→ **Written task**:
Return the records below word for word, starting at the line that contains "How many data points are less than 20?" and continuing through the end of the records. Omit the pictures.

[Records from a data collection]
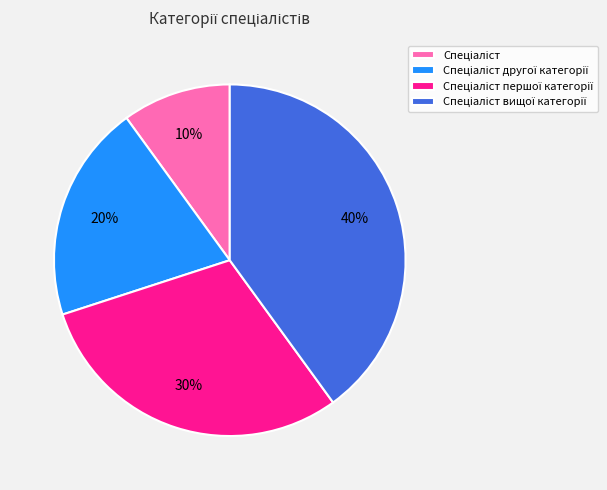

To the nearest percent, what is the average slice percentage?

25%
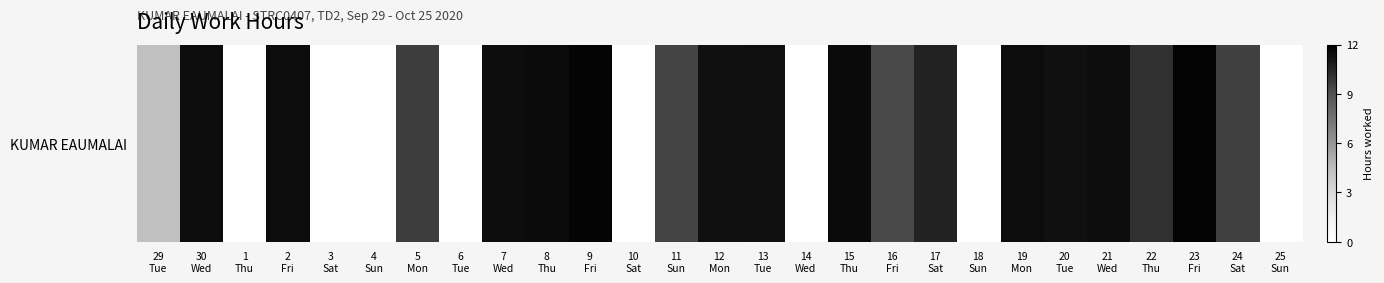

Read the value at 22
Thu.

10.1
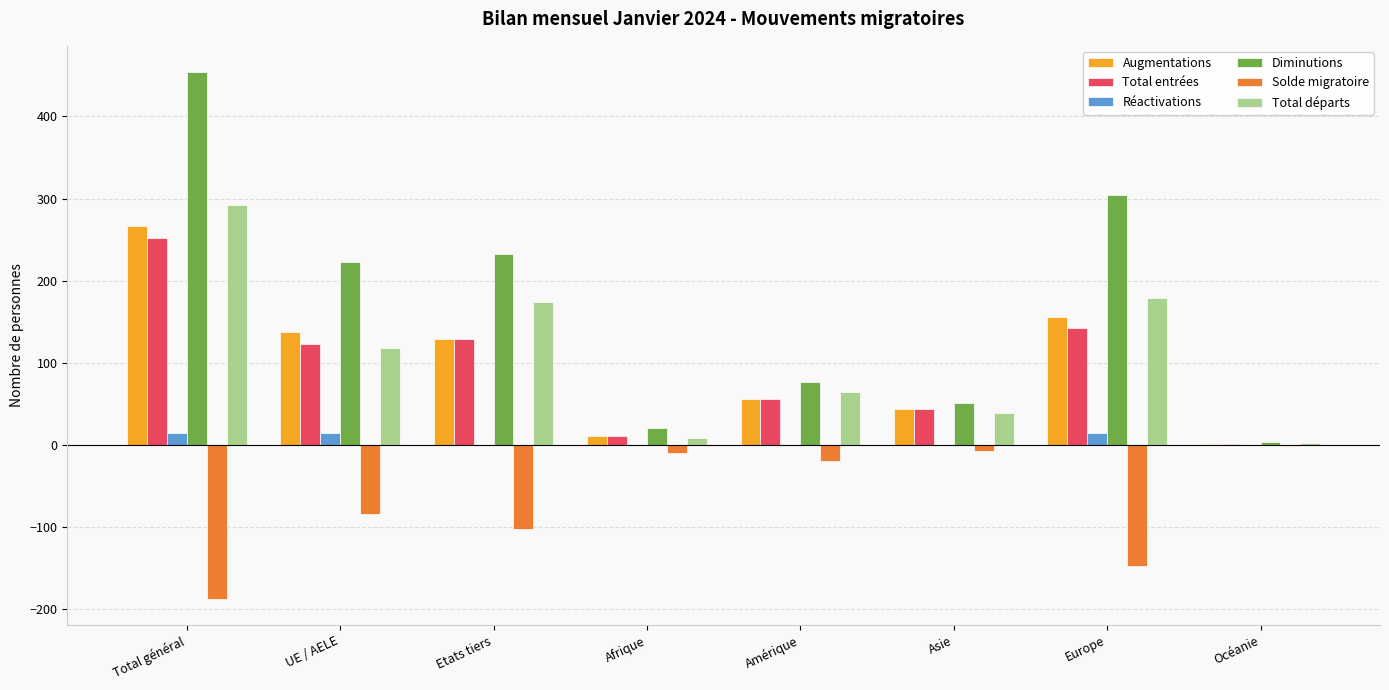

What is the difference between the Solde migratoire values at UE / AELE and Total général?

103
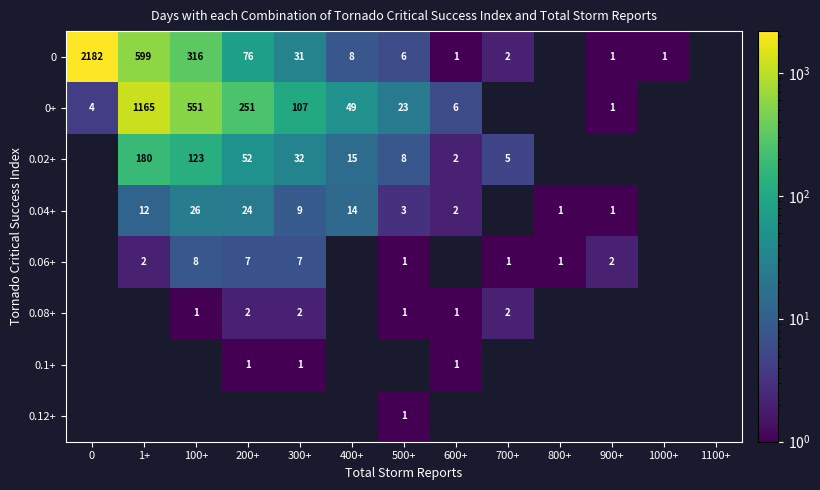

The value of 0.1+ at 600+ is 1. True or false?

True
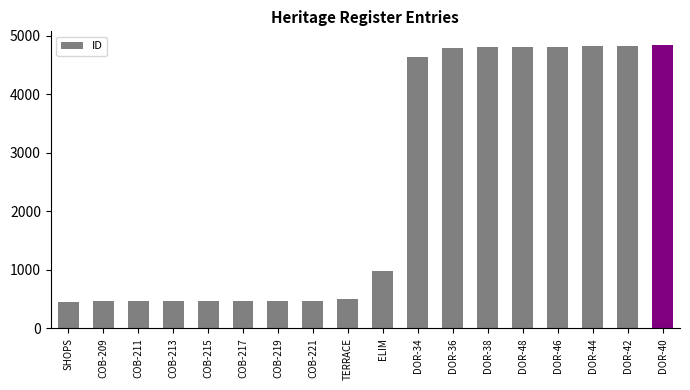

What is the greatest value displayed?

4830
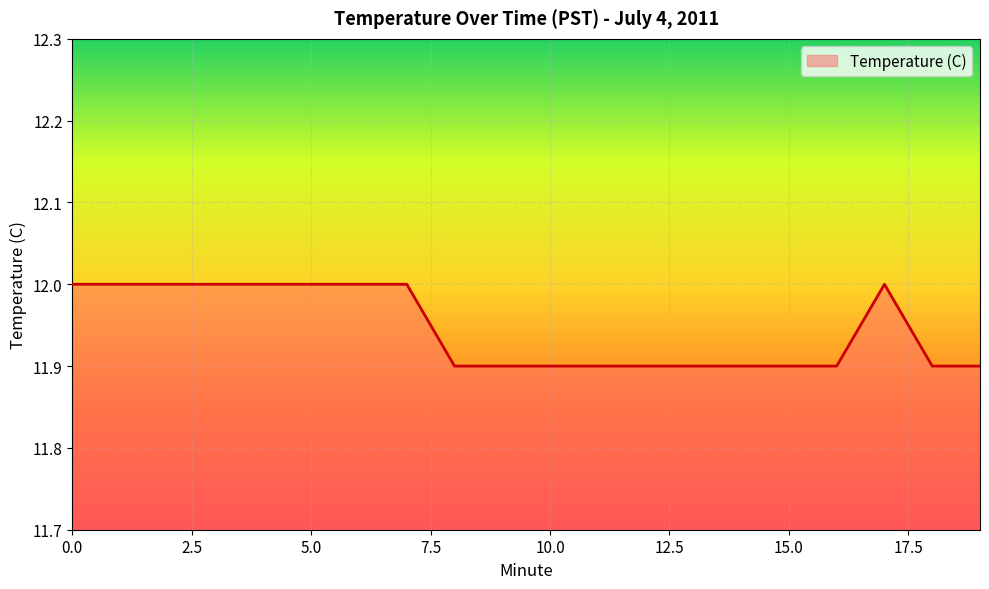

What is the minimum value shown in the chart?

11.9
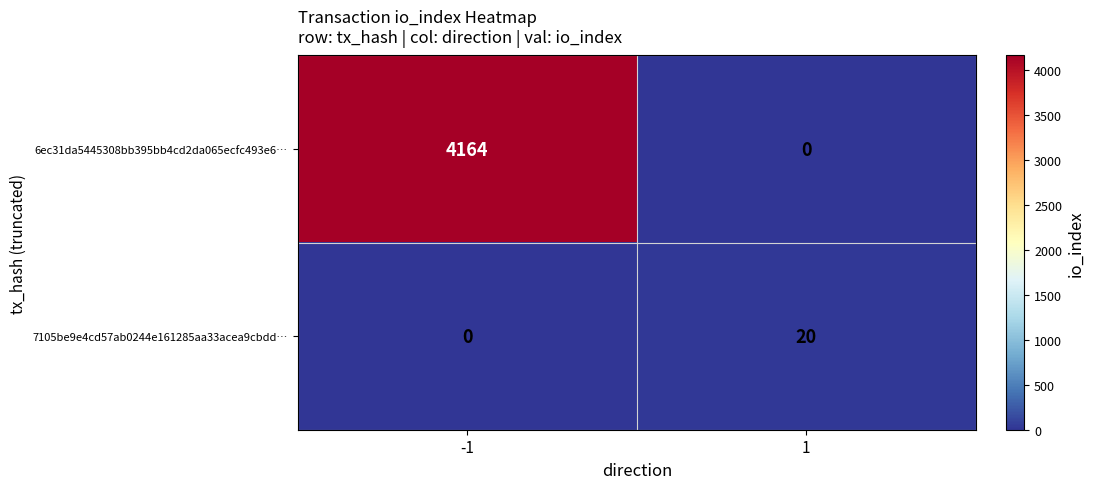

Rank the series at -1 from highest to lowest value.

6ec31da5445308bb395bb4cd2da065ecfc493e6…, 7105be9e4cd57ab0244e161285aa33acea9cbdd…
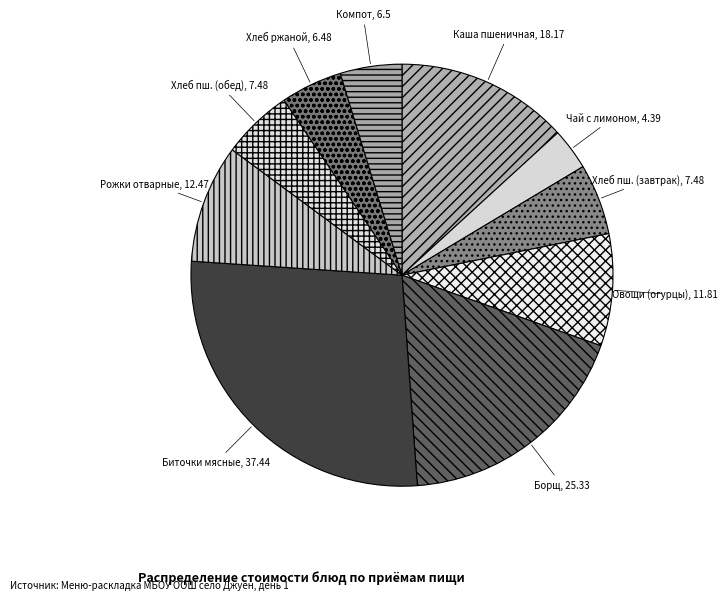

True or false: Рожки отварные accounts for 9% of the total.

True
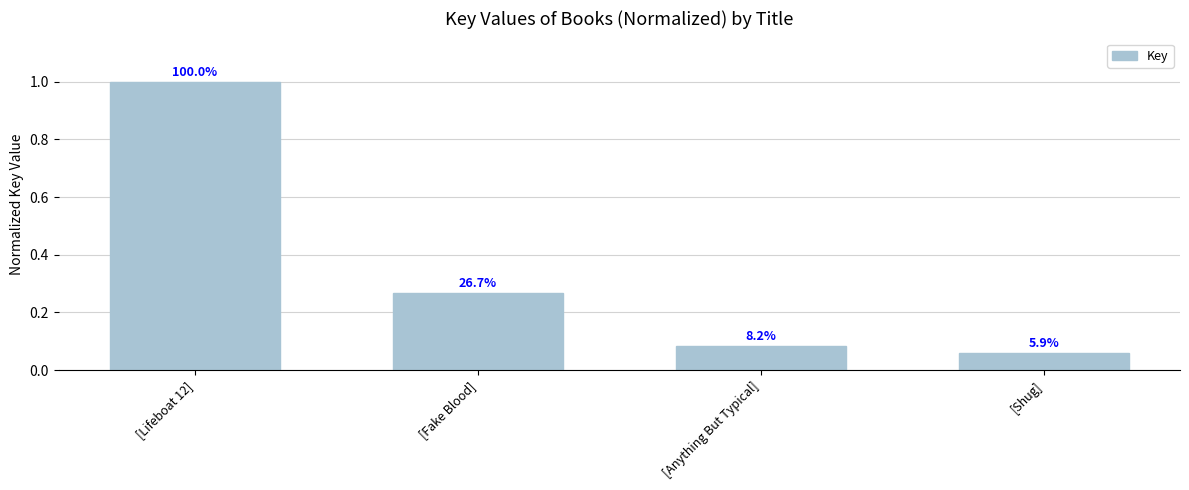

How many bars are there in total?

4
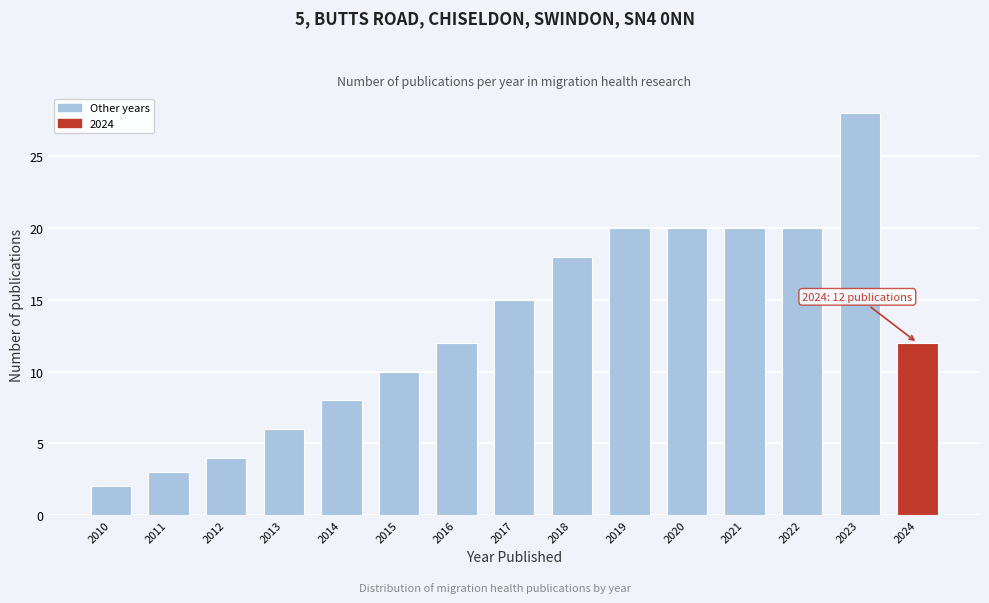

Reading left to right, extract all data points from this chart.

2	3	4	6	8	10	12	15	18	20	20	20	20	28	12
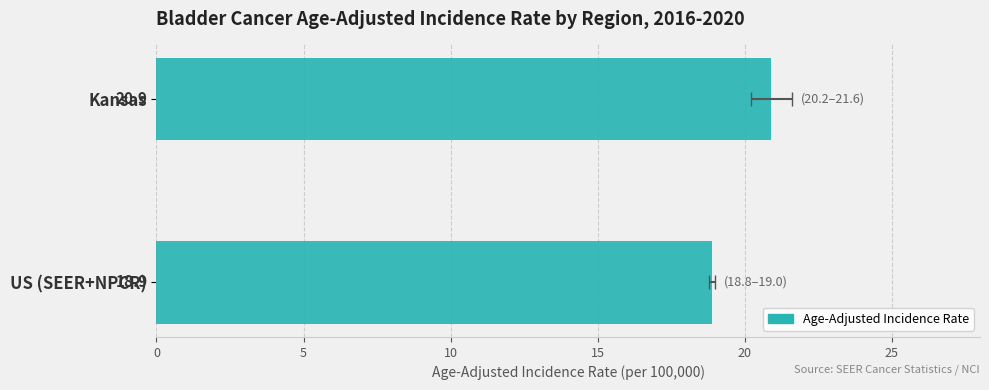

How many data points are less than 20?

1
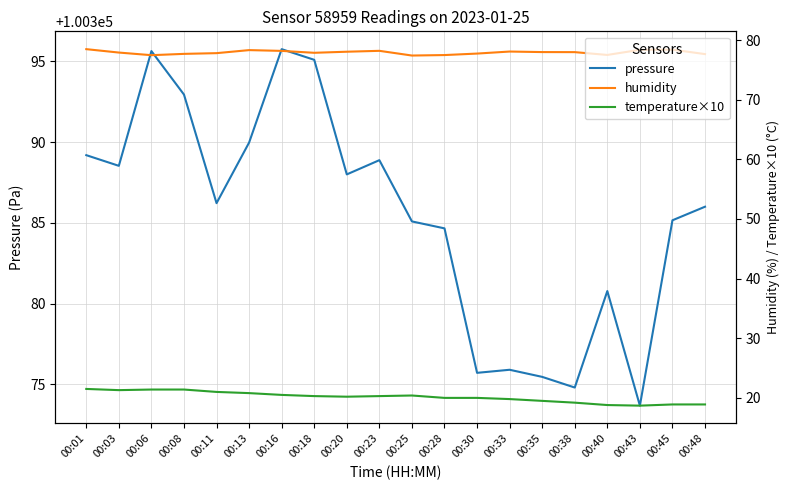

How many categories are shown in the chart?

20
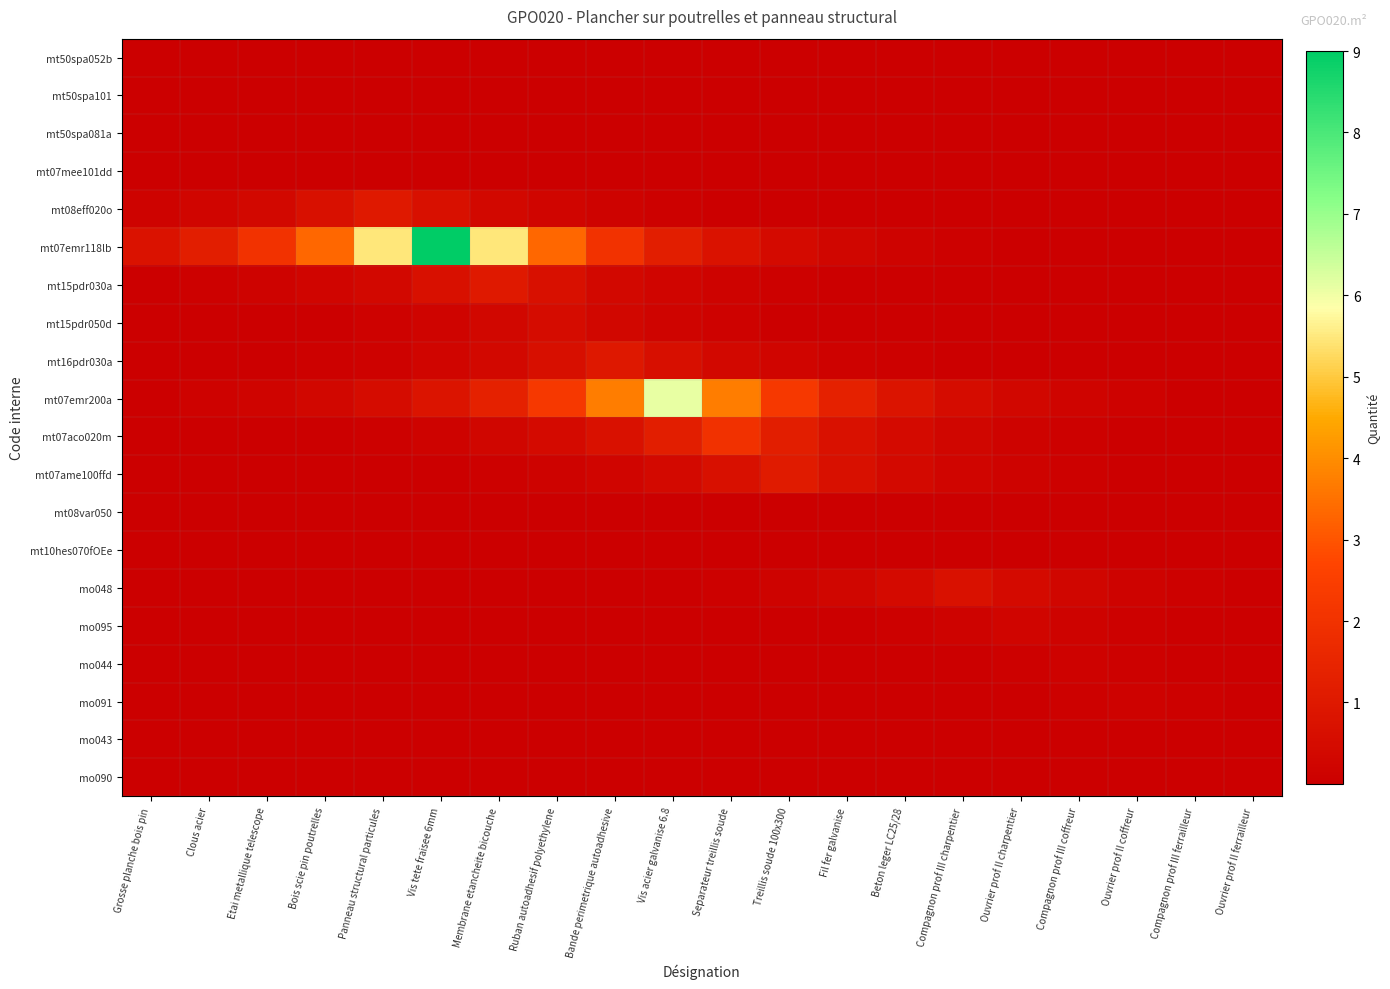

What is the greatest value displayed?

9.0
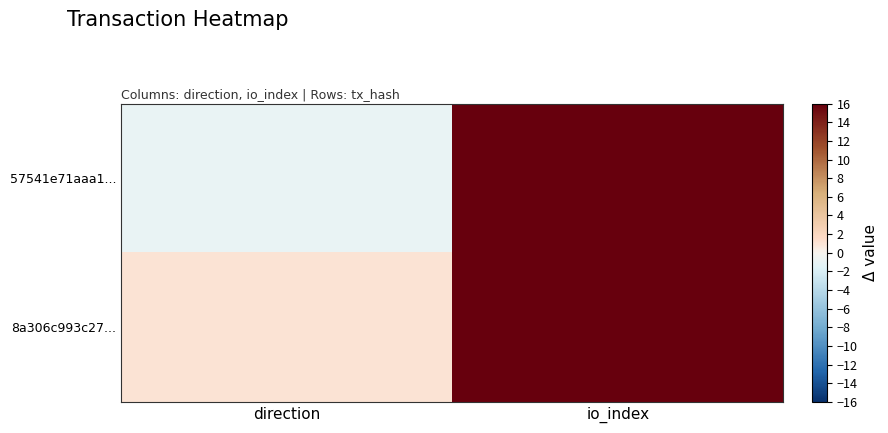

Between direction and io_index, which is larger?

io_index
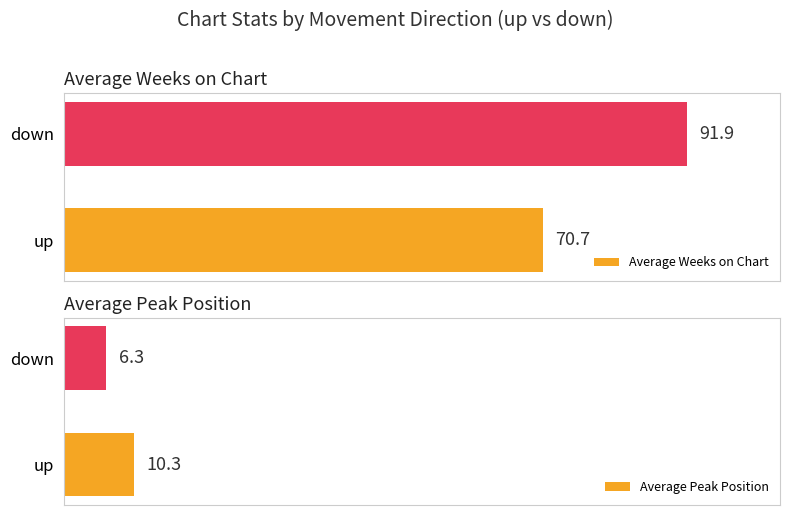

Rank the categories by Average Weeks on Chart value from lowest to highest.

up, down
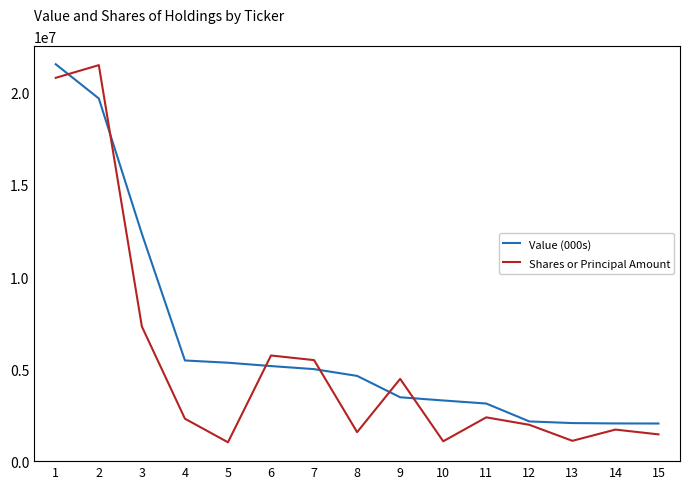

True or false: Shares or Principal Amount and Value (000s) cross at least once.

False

→ **Expected answer**:
How many data points are less than 20?

1

How many categories are shown in the chart?

20

What is the greatest value displayed?

9.0

Between direction and io_index, which is larger?

io_index

Rank the categories by Average Weeks on Chart value from lowest to highest.

up, down

True or false: Shares or Principal Amount and Value (000s) cross at least once.

False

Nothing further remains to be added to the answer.